Department of Clinical and Experimental Epilepsy, UCL Institute of Neurology, Queen Square, London, United Kingdom; MRI Unit, Epilepsy Society, Chalfont St Peter, Buckinghamshire, United Kingdom.
Department of Experimental Psychology, University of Oxford, Oxford, United Kingdom; Sensium Healthcare, Milton Park, Abingdon, Oxfordshire, United Kingdom.
Neuroimage. 2019 Jan 1;184:981-992. doi: 10.1016/j.neuroimage.2018.09.065. Epub 2018 Oct 10.
Simultaneous intracranial EEG and functional MRI (icEEG-fMRI) can be used to map the haemodynamic (BOLD) changes associated with the generation of IEDs. Unlike scalp EEG-fMRI, in most patients who undergo icEEG-fMRI, IEDs recorded intracranially are numerous and show variability in terms of field amplitude and morphology. Therefore, visual marking can be highly subjective and time consuming. In this study, we applied an automated spike classification algorithm, Wave_clus (WC), to IEDs marked visually on icEEG data acquired during simultaneous fMRI acquisition. The motivation of this work is to determine whether using a potentially more consistent and unbiased automated approach can produce more biologically meaningful BOLD patterns compared to the BOLD patterns obtained based on the conventional, visual classification.
We analysed simultaneous icEEG-fMRI data from eight patients with severe drug resistant epilepsy, and who subsequently underwent resective surgery that resulted in a good outcome: confirmed epileptogenic zone (EZ). For each patient two fMRI analyses were performed: one based on the conventional visual IED classification and the other based on the automated classification. We used the concordance of the IED-related BOLD maps with the confirmed EZ as an indication of their biological meaning, which we compared for the automated and visual classifications for all IED originating in the EZ.
Across the group, the visual and automated classifications resulted in 32 and 24 EZ IED classes respectively, for which 75% vs 83% of the corresponding BOLD maps were concordant. At the single-subject level, the BOLD maps for the automated approach had greater concordance in four patients, and less concordance in one patient, compared to those obtained using the conventional visual classification, and equal concordance for three remaining patients. These differences did not reach statistical significance.

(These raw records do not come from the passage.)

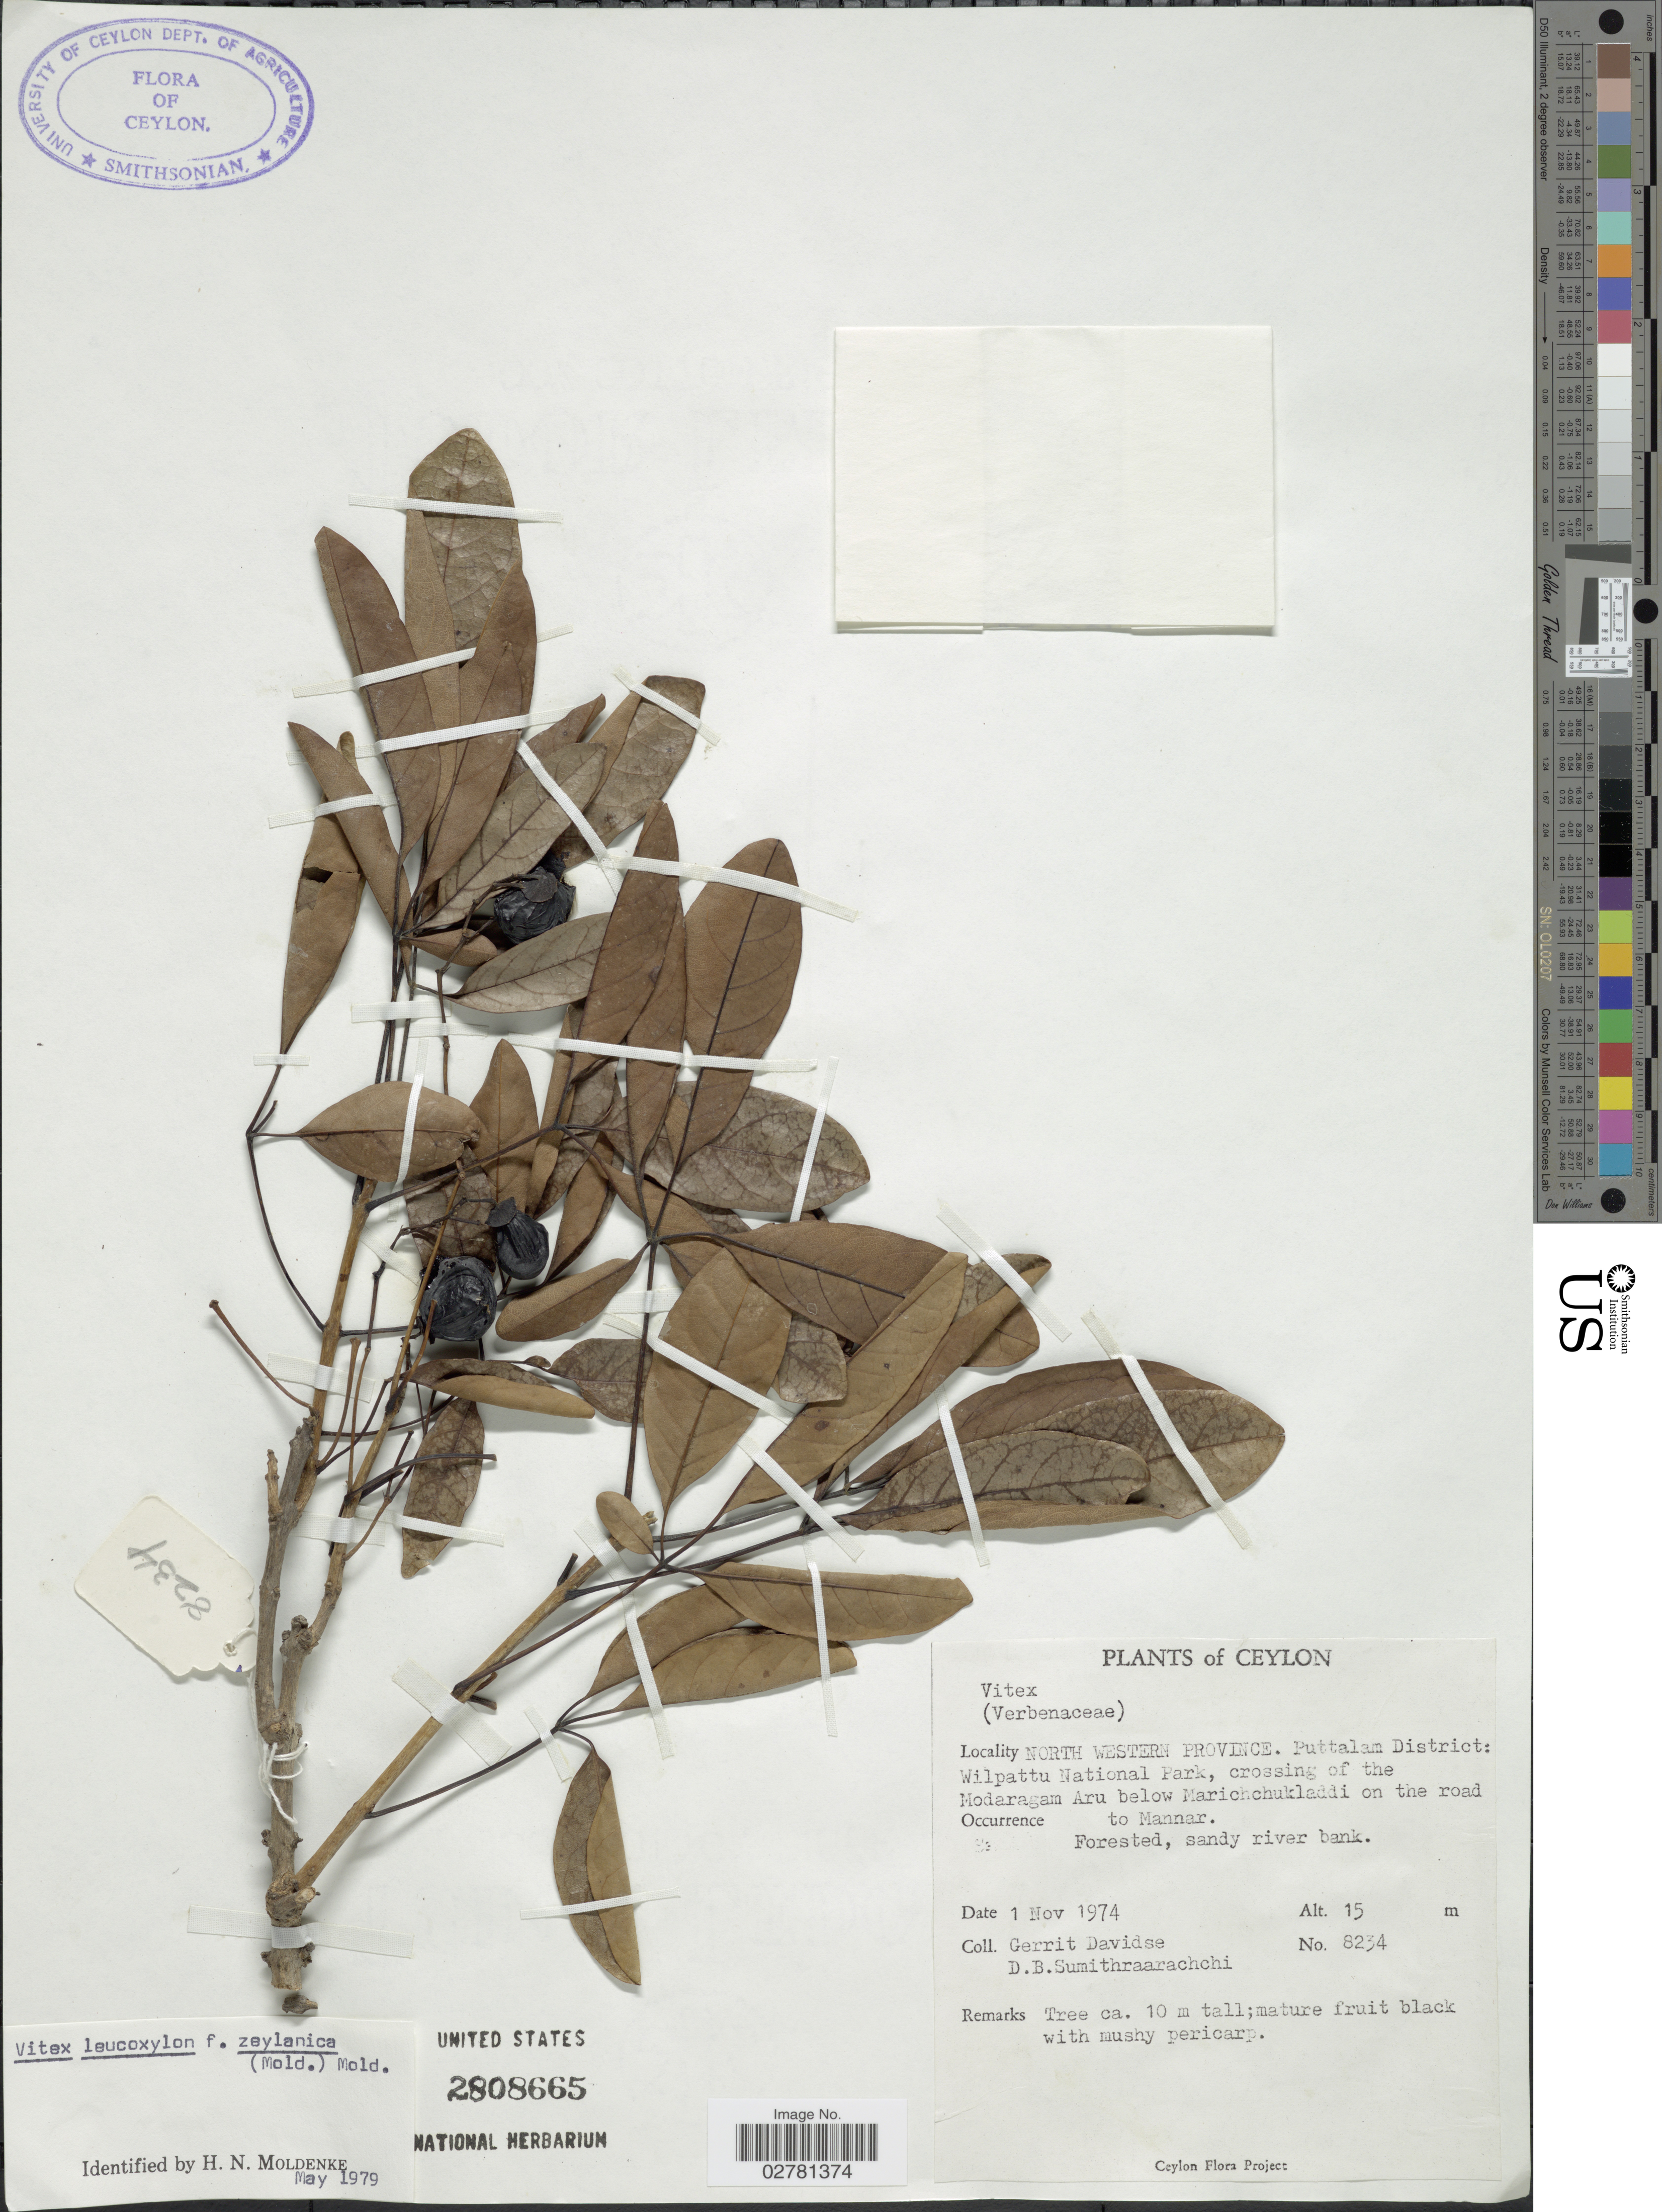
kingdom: Plantae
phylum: Tracheophyta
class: Magnoliopsida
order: Lamiales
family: Lamiaceae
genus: Vitex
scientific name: Vitex leucoxylon var. zeylanica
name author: Moldenke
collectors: G. Davidse & D. B. Sumithraarachchi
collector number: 8234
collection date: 1974-11-01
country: Sri Lanka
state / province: North Western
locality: Ceylon. Puttalam District: Wilpattu National Park, crossing of the Modaragam Aru below Marichchukladdi on the road to Mannar.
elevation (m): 15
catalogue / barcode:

We found automated IED classification on icEEG data recorded during fMRI to be feasible and to result in IED-related BOLD maps that may contain similar or greater biological meaning compared to the conventional approach in the majority of the cases studied. We anticipate that this approach will help to gain significant new insights into the brain networks associated with IEDs and in relation to postsurgical outcome.
颅内脑电图(icEEG)和功能磁共振成像(fMRI)的同步可用于绘制与癫痫发作相关的血流动力学(BOLD)变化。与头皮 EEG-fMRI 不同,在大多数接受 icEEG-fMRI 的患者中,颅内记录的癫痫发作数量众多,且在电场幅度和形态方面存在差异。因此,视觉标记可能具有高度主观性和耗时性。在这项研究中,我们应用了一种自动尖峰分类算法,Wave_clus(WC),对同步 fMRI 采集期间在 icEEG 数据上进行视觉标记的癫痫发作进行分类。这项工作的动机是确定使用一种潜在更一致和无偏的自动方法是否可以产生比基于传统视觉分类获得的更有生物学意义的 BOLD 模式。
我们分析了 8 例严重药物难治性癫痫患者的同步 icEEG-fMRI 数据,这些患者随后接受了导致良好结果的切除术:确认的致痫区(EZ)。对每位患者进行了两次 fMRI 分析:一次基于传统的视觉癫痫发作分类,另一次基于自动分类。我们使用与确认的 EZ 相关的 BOLD 图的一致性作为其生物学意义的指标,并将其与所有起源于 EZ 的癫痫发作的自动和视觉分类进行比较。
在整个组中,视觉和自动分类分别产生了 32 个和 24 个 EZ 癫痫发作分类,其中 75%和 83%的相应 BOLD 图是一致的。在个体水平上,与使用传统视觉分类相比,自动方法的 BOLD 图在 4 例患者中具有更高的一致性,在 1 例患者中具有更低的一致性,在另外 3 例患者中具有相同的一致性。这些差异没有达到统计学意义。
我们发现,在 fMRI 期间记录的 icEEG 数据上进行自动癫痫发作分类是可行的,并且与传统方法相比,在大多数研究病例中,可能会产生具有相似或更大生物学意义的癫痫发作相关的 BOLD 图。我们预计,这种方法将有助于深入了解与癫痫发作相关的大脑网络,并与术后结果相关。